Fomos invadidos por uma torrente de notícias sobre umas (supostas)
declarações do Papa Francisco. Os títulos gritaram em uníssono: “Papa
diz que mais vale ser um ateu do que um cristão hipócrita / cristão com
vida dupla”.Desconfiando do que noticiavam os nossos amigos jornalistas – como aliás recomendo a toda a gente – fui ler a homilia da Missa hoje de manhã no Vaticano, na qual o Papa teria proferido essa afirmação.
Em primeiro lugar a palavra ‘hipócrita’ ou ‘hipocrisia’ não consta.
É um insulto bastante repetido por parte dos que não acreditam em Deus
ou dos que até acreditam mas não lhes apetece ir à Missa: “Esses que vão
à Missa são todos uns hipócritas, andam ali a bater com a mão no peito e
depois vêm cá para fora e são os piores!” Isto mostra que, mesmo os que
não acreditam, associam o ir à Missa a uma maior responsabilidade moral
que não atribuem a outras actividades: “Pois, vais ao cinema e depois
nem sequer pões a mesa!” Simplesmente não tem o mesmo impacto.
A relação entre ir à Missa e ter uma vida perfeita existe na
mentalidade das pessoas, mesmo na nossa sociedade, que de cristã já não
tem muito.

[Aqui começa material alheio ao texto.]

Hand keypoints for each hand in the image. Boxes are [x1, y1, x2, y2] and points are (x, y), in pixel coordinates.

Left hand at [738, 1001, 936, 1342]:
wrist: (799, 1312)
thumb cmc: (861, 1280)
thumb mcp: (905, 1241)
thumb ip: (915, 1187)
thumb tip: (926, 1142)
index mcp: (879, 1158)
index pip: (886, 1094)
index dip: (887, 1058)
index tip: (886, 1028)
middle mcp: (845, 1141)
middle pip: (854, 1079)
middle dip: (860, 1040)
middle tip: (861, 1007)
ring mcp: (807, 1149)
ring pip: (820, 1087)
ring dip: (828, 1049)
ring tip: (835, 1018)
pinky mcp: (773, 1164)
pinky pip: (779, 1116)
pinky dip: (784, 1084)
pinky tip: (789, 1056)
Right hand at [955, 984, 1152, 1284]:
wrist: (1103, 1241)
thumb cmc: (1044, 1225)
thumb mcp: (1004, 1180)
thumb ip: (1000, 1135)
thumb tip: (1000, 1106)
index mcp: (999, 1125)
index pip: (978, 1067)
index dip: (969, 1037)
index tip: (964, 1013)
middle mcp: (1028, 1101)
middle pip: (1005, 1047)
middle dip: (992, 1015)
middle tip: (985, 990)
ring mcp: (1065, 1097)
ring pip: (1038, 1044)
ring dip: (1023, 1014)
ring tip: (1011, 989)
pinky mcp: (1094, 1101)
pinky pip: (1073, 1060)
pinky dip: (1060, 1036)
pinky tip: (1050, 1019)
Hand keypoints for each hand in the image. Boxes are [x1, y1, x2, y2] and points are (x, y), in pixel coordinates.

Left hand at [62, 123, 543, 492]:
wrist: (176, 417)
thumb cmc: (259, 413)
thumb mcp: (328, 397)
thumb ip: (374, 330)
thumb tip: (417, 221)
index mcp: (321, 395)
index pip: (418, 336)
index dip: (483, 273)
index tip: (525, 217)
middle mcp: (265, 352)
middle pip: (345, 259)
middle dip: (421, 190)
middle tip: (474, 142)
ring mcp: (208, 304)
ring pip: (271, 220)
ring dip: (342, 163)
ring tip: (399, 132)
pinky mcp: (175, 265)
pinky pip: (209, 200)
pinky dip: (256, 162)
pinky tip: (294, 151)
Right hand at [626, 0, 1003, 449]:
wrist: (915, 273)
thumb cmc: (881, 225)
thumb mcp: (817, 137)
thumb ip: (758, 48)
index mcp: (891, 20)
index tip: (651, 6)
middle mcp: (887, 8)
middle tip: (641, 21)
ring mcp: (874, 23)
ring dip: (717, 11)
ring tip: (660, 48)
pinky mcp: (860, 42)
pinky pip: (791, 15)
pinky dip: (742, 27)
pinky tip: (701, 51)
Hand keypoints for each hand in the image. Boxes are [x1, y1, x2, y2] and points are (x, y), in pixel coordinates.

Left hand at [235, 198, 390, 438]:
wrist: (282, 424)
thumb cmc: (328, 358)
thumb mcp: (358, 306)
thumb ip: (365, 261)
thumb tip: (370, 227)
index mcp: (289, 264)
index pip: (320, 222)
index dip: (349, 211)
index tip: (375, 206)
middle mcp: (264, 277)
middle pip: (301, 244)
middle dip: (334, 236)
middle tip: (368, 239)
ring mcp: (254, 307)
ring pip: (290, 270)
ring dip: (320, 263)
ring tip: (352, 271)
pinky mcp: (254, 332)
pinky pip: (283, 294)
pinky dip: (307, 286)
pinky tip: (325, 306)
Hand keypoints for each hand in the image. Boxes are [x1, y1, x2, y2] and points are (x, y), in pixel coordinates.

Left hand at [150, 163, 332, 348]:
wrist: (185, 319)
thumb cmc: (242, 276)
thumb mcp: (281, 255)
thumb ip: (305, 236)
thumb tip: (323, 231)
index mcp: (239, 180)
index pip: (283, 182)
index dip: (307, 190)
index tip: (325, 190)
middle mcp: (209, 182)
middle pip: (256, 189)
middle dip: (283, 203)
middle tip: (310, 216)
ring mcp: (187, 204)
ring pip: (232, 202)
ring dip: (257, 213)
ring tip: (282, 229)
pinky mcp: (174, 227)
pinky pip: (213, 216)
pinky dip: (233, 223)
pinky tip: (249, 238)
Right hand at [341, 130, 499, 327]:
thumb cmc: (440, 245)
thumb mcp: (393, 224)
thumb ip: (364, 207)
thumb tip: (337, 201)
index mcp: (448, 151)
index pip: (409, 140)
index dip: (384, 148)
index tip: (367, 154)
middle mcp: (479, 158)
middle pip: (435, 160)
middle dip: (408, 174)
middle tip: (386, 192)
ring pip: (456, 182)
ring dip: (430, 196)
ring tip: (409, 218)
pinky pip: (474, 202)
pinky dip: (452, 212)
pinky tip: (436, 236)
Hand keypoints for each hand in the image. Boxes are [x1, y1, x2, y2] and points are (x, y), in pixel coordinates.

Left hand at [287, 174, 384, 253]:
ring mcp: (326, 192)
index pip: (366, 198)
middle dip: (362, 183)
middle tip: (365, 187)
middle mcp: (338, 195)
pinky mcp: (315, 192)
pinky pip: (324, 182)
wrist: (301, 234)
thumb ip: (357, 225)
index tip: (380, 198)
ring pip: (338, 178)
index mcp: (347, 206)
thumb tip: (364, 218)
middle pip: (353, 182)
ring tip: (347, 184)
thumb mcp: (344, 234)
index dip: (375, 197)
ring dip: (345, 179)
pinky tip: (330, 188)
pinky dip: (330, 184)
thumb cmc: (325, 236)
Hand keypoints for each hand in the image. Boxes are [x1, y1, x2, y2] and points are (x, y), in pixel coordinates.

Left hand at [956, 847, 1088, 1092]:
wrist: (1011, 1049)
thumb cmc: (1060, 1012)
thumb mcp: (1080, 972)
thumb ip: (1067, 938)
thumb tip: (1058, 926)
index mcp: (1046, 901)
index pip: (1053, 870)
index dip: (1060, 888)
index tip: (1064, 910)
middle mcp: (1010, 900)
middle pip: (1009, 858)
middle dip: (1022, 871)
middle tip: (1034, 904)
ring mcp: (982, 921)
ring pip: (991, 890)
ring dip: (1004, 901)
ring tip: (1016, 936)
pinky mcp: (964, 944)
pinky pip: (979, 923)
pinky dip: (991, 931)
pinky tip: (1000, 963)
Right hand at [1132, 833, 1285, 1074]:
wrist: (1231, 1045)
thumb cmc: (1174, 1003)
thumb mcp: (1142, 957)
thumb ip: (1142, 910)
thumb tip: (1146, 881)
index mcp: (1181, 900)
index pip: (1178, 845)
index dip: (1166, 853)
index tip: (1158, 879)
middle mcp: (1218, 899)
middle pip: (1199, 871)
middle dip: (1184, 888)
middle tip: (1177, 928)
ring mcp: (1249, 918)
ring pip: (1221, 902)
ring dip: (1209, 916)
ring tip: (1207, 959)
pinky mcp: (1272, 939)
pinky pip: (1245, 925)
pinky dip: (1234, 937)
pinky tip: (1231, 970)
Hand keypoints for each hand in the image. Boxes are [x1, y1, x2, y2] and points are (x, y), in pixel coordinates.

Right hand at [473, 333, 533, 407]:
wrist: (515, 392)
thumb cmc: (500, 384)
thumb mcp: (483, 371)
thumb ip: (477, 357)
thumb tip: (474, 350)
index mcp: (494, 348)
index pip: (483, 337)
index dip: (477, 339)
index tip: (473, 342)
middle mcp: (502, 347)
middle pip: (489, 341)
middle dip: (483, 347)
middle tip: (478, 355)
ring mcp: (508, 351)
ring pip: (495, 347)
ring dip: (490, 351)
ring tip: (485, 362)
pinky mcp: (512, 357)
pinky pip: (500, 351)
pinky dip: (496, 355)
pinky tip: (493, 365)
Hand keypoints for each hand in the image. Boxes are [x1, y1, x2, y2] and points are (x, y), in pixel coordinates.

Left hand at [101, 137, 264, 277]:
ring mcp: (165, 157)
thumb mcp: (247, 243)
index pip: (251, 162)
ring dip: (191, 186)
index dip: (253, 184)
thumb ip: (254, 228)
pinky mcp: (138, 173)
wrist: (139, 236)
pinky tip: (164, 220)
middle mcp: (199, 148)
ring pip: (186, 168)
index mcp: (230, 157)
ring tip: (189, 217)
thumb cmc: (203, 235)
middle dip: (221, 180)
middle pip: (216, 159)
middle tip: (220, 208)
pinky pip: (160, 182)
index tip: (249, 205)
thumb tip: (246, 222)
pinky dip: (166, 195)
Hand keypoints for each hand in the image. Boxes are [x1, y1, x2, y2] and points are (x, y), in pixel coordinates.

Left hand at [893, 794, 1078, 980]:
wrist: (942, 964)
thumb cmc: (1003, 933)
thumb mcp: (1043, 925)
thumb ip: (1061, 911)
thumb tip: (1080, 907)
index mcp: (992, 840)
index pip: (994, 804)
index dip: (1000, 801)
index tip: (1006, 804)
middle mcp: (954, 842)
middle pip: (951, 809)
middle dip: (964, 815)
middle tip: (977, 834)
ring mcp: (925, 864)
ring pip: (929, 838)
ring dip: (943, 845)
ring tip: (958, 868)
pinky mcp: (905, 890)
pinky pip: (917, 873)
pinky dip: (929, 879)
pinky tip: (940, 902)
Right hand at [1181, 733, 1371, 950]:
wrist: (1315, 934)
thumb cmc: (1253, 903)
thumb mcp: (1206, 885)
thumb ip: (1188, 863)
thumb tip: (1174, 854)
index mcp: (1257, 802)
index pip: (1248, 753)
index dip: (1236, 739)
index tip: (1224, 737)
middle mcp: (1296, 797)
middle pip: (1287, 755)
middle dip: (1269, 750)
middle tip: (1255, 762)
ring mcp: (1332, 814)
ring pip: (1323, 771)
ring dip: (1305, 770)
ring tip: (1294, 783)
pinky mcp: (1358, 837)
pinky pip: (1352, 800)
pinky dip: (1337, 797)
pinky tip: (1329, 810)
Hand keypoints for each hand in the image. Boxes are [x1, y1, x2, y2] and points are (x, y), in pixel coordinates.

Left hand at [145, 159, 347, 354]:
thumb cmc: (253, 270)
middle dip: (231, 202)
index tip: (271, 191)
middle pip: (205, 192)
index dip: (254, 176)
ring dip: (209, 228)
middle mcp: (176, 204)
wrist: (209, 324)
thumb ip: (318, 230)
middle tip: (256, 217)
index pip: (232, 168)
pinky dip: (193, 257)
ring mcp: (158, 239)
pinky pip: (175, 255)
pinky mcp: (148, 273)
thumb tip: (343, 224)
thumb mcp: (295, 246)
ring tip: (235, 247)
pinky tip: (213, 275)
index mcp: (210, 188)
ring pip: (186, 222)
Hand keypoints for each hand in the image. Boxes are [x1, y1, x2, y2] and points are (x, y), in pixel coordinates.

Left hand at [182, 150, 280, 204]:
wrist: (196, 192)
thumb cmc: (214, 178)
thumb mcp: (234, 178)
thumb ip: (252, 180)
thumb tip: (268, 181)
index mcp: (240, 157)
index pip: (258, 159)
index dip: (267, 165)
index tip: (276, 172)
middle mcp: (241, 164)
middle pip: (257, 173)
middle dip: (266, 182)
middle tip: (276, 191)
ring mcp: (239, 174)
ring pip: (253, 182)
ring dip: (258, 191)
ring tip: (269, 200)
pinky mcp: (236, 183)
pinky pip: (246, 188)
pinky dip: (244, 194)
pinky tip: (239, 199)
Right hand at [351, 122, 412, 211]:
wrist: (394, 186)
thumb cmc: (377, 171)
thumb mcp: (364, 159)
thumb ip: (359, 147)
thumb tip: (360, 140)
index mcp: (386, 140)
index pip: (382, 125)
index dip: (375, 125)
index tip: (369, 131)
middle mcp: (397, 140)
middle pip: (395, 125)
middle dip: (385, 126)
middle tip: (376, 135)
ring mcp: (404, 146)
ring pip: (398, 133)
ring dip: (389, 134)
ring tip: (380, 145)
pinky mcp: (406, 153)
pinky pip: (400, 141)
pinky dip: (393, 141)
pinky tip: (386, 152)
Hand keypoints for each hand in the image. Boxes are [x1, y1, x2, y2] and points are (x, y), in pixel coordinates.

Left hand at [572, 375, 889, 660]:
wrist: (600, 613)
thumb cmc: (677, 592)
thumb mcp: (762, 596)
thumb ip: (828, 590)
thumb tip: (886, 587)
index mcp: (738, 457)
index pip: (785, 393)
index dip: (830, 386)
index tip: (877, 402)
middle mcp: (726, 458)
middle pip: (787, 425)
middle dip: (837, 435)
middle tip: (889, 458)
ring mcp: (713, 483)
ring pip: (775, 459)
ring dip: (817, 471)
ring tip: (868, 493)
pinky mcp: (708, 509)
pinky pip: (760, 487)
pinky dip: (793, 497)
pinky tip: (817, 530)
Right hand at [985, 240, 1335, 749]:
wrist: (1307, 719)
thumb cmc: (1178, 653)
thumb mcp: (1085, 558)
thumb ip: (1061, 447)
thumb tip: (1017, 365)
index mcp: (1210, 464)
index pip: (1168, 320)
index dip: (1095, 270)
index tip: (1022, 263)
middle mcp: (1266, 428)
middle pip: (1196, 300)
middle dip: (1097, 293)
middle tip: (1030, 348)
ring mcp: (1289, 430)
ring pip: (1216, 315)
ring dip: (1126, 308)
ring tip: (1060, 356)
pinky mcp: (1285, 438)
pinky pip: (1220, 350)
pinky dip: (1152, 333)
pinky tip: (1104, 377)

E perante comportamentos menos bons, erros, cobardias,
egoísmos, enfim todas as diferentes ‘caras’ que pode ter o pecado, por
parte dos tais que vão à Missa, está o caldo entornado: “Hipócritas!”
O erro nesta crítica está no pressuposto que quem vai à Missa já é
perfeito, o que não é de todo verdade. Alguém que vai à Missa tem o
direito a ser visto como alguém que está a tentar ser perfeito, embora
possa ainda estar muito longe de o ser. Ao mesmo tempo, essa pessoa tem o
dever de realmente tentar ser perfeita (ser santa) mesmo que sabendo
que poderá cair e terá de voltar a levantar-se, se necessário for
recorrendo à Confissão.
O que não pode fazer é ter comportamentos escandalosos, como se não
se soubesse filha de Deus, templo do Espírito Santo, sal da Terra e luz
do Mundo. Foi isto que o Papa criticou na sua homilia de hoje: os
escândalos criados pelos cristãos junto dos outros, que os podem afastar
ainda mais de Deus.
Em segundo lugar, a palavra ‘ateu’ aparece apenas uma vez na
homilia, e a frase é esta: «Quantas vezes já ouvimos na rua ou em outros
locais alguém dizer: “Para ser católico como aquele é melhor ser ateu!”
É isto o escândalo, que destrói, que manda abaixo.»
Expliquem-me, meus senhores, onde é que o Papa disse aquilo que
vocês dizem que o Papa disse. Na única vez que fala do ‘ateu’ o Papa
está a citar uma frase, bastante comum, não a afirmá-la. As verdadeiras ‘fake news‘ são os ‘media‘. Não precisamos de mais.